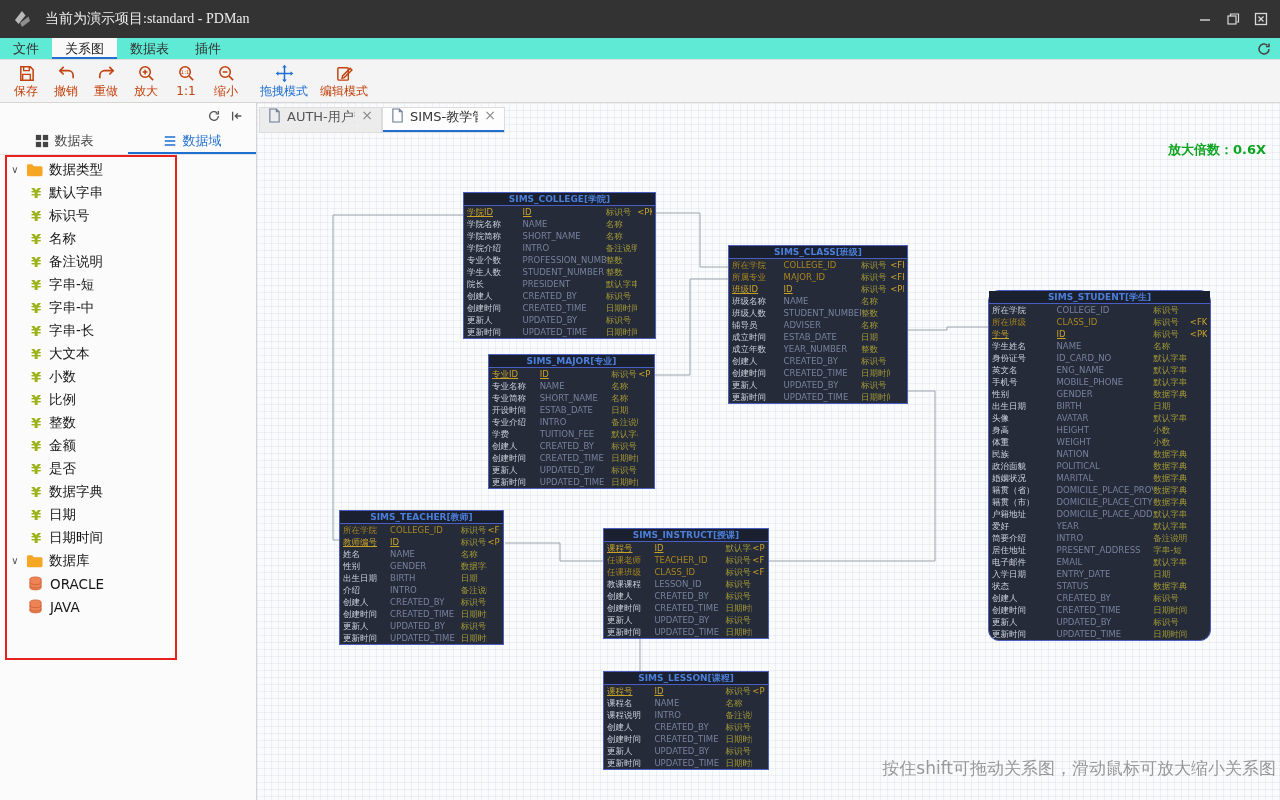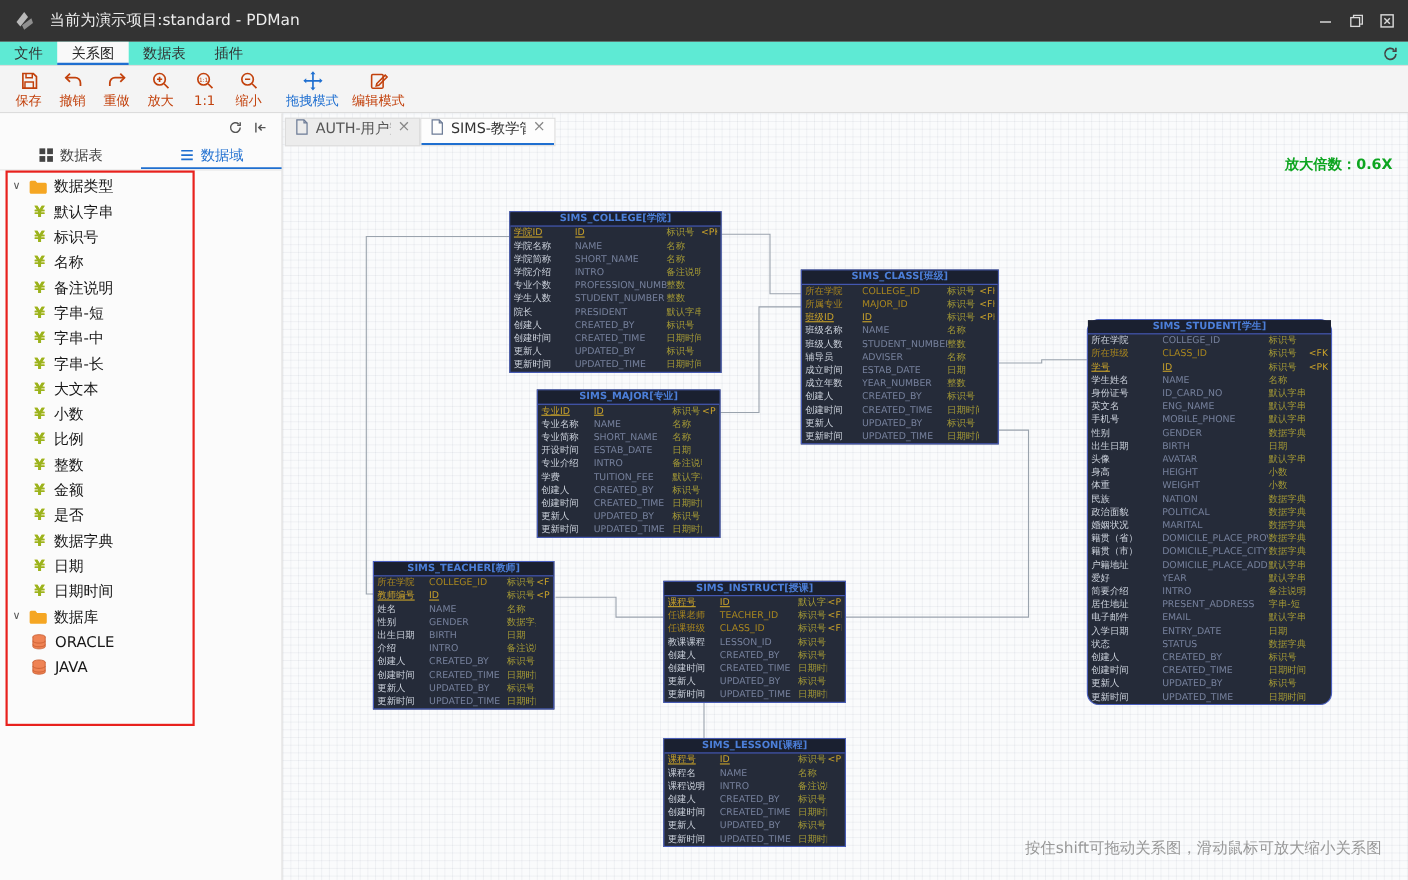--- a/index.html
+++ b/index.html
@@ -3,21 +3,21 @@
 <meta charset="utf-8">
 <style>
   * { box-sizing: border-box; margin: 0; padding: 0; }
   html,body { width:1280px; height:800px; overflow:hidden;
     font-family:"DejaVu Sans","Liberation Sans",sans-serif; background:#fff; }
 
   
   .titlebar { height:38px; background:#333333; display:flex; align-items:center; color:#e6e6e6; }
   .logo { width:20px; height:20px; margin-left:12px; display:inline-flex; }
   .logo svg { width:20px; height:20px; }
-  .title-text { margin-left:13px; font-size:14px; color:#ededed; }
+  .title-text { margin-left:13px; font-size:14px; color:#ededed;font-family:Liberation Serif, serif; }
   .win-controls { margin-left:auto; display:flex; align-items:center; gap:14px; margin-right:12px; }
   .win-controls span { width:14px; height:14px; display:inline-flex; cursor:pointer; }
   .win-controls svg { width:14px; height:14px; }
 
   
   .menubar { height:22px; background:#5eead4; border-bottom:1px solid #dddddd; display:flex; align-items:stretch; position:relative; }
   #menu-items { display:flex; }
   .menu-item { padding:0 13px; font-size:13px; display:flex; align-items:center; color:#333; cursor:pointer; }
   .menu-item.active { background:#f9f9f9; color:#222; box-shadow: inset 0 -2px 0 #1f6fd0; }
   .menu-sync { position:absolute; right:8px; top:3px; width:16px; height:16px; color:#444; cursor:pointer; }
@@ -71,21 +71,21 @@
   .diagram-tab { width:123px; height:26px; background:#ececec; border:1px solid #dcdcdc;
     display:flex; gap:6px; padding:0 8px; font-size:13px; color:#555; cursor:pointer; }
   .diagram-tab.active { background:#fdfdfd; color:#333; box-shadow: inset 0 -2px 0 #1f6fd0; }
   .page-ico { width:13px; height:15px; display:inline-flex; flex:none; }
   .page-ico svg { width:13px; height:15px; }
   .tab-label { overflow:hidden; white-space:nowrap; }
   .tab-close { margin-left:auto; color:#888; font-size:14px; line-height:14px; cursor:pointer; }
 
   .zoom-label { position:absolute; top:38px; right:14px; color:#0da520; font-size:13px;
     font-weight:bold; z-index:5; }
-  .canvas-hint { position:absolute; bottom:20px; right:24px; color:#989898; font-size:14px; z-index:5; }
+  .canvas-hint { position:absolute; bottom:20px; right:4px; color:#989898; font-size:17px; z-index:5; }
 
   
   .er-table { position:absolute; background:#252b39; border:1px solid #4a5fc0; cursor:move; }
   .er-title { height:13px; line-height:13px; background:#1a2030; color:#4c7fd9; text-align:center;
     font-size:9px; font-weight:bold; border-bottom:1px solid #4a5fc0; overflow:hidden; white-space:nowrap; }
   .er-row { display:flex; height:12px; line-height:12px; padding:0 3px; font-size:8.5px;
     white-space:nowrap; overflow:hidden; }
   .er-cn   { width:30%; color:#ccd2dc; overflow:hidden; }
   .er-en   { width:45%; color:#76819c; overflow:hidden; }
   .er-type { width:17%; color:#a59a35; overflow:hidden; }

### How to complete this task
In the material, find each line with the word "Liberation" and list it.

### Task response
     font-family:"DejaVu Sans","Liberation Sans",sans-serif; background:#fff; }
+  .title-text { margin-left:13px; font-size:14px; color:#ededed;font-family:Liberation Serif, serif; }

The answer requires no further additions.